[What is being asked]
Whenever "size" appears in a line, please copy that line from the data.

Collected data:
○ ○ ○ ○

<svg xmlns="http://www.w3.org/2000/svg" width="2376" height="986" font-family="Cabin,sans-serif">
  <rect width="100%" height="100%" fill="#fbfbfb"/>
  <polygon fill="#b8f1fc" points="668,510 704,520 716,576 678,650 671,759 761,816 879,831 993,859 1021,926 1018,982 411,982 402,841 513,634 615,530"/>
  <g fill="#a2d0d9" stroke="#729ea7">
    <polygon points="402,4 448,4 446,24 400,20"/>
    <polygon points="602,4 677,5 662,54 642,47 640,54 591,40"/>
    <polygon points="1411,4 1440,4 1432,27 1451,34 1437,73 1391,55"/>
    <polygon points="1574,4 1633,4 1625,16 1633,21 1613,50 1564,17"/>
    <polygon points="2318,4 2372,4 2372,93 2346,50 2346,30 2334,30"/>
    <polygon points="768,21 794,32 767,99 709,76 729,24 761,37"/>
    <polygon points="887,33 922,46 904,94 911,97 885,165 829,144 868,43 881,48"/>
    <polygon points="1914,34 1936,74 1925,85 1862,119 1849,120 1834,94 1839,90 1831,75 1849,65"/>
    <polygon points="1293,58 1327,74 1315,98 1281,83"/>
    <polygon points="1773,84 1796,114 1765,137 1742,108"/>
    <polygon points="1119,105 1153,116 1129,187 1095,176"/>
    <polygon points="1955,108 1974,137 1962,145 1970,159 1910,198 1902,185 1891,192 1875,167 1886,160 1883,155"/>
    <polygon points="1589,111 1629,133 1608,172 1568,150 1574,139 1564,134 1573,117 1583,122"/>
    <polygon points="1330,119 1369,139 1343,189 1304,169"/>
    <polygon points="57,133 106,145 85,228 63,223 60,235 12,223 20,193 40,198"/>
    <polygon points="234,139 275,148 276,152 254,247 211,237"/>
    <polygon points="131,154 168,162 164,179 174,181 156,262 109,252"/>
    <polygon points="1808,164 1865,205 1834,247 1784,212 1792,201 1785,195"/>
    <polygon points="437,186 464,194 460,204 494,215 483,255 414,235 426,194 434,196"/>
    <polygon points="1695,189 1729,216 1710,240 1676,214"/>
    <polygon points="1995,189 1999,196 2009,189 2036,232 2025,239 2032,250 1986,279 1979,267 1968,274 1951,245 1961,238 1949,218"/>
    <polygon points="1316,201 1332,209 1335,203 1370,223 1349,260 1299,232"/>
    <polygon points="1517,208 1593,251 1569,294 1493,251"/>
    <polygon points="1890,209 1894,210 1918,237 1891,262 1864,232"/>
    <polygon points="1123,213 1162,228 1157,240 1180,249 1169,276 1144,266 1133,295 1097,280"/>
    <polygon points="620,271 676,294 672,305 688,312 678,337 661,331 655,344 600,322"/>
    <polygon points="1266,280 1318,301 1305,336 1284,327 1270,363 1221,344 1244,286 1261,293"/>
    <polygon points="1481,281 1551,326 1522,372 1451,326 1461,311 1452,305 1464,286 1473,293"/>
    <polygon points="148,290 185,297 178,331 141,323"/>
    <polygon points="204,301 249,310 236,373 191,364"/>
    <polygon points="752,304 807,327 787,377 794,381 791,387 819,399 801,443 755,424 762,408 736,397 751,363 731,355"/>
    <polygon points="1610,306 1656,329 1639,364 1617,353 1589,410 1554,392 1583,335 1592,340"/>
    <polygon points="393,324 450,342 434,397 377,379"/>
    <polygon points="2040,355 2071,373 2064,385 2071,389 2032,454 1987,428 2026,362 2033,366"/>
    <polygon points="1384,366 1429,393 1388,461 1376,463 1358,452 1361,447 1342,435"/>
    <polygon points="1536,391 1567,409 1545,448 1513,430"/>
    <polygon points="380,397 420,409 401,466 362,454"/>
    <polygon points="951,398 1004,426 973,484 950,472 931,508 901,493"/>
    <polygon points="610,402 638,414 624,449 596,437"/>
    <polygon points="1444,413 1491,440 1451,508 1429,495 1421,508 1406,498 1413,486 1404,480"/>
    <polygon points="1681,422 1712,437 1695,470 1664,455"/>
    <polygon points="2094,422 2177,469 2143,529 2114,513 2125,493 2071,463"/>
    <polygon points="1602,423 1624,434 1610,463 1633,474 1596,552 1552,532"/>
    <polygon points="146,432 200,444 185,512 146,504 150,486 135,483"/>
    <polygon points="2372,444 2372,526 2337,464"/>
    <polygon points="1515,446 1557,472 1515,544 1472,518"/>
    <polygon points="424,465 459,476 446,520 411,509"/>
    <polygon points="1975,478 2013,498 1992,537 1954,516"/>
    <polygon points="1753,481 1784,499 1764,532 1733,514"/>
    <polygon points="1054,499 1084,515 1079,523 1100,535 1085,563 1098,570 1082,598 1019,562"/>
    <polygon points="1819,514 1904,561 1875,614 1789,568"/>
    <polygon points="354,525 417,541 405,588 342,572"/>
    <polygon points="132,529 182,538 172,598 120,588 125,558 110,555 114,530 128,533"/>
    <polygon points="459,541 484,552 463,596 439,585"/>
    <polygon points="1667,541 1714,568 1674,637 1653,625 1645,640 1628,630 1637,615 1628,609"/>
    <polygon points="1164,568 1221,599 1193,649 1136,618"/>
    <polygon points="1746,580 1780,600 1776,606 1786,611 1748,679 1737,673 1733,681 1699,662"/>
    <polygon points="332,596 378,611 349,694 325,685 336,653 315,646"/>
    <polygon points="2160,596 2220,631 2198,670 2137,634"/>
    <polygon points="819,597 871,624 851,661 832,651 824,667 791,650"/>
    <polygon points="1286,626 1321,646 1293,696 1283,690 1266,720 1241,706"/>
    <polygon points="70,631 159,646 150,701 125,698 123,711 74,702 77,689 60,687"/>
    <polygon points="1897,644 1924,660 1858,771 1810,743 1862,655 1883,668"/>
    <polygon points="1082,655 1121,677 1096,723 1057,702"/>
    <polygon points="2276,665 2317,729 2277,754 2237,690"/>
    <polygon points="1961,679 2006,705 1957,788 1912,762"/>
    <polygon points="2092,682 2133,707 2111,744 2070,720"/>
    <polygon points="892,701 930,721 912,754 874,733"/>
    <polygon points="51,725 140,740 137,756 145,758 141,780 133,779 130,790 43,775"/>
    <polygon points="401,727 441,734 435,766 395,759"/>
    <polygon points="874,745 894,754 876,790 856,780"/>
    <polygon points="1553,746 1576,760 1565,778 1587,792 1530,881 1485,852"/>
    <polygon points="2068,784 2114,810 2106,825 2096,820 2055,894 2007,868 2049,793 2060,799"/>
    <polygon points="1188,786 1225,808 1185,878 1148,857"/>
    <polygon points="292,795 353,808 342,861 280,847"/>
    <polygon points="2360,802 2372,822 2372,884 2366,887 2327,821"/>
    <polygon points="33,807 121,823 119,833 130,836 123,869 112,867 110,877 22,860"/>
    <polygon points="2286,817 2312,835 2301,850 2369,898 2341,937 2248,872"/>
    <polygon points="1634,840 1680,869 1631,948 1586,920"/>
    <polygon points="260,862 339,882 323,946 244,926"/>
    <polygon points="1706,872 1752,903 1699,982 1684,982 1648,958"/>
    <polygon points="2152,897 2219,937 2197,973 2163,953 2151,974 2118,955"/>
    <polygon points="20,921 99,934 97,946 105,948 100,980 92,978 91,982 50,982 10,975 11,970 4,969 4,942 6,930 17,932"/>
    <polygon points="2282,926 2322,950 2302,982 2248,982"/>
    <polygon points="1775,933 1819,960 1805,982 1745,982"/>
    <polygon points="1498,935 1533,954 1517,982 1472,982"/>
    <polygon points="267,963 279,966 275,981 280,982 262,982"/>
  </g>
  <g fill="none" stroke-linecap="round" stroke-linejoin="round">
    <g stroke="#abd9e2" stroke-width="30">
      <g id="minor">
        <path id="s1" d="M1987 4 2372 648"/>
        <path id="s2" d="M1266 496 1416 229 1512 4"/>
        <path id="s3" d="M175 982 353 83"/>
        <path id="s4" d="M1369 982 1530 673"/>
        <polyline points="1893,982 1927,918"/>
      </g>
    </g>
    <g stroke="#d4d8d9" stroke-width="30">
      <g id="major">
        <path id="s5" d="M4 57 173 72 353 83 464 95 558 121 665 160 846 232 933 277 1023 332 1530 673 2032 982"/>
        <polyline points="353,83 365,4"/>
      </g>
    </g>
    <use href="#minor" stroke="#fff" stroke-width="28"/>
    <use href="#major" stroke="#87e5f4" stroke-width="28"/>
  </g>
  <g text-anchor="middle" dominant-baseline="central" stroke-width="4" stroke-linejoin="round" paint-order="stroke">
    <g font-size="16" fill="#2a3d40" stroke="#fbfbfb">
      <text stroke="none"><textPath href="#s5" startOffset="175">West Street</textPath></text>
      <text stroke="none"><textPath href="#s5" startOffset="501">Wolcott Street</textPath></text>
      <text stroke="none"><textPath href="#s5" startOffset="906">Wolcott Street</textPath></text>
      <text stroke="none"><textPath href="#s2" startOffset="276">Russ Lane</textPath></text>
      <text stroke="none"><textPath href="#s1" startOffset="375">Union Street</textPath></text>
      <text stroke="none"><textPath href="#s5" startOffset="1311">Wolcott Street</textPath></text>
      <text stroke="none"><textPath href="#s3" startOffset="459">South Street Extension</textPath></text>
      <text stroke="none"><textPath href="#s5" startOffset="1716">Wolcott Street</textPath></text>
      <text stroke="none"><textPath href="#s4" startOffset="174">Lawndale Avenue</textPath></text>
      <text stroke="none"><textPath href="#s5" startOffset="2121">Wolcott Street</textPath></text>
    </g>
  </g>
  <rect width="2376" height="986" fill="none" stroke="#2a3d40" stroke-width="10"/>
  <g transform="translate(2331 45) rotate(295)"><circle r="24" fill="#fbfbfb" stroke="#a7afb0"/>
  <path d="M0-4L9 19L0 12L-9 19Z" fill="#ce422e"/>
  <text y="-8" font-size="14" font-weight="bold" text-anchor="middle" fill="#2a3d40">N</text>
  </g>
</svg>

○ ○ ○ ○

[Solution for this exercise]
    <g font-size="16" fill="#2a3d40" stroke="#fbfbfb">
  <text y="-8" font-size="14" font-weight="bold" text-anchor="middle" fill="#2a3d40">N</text>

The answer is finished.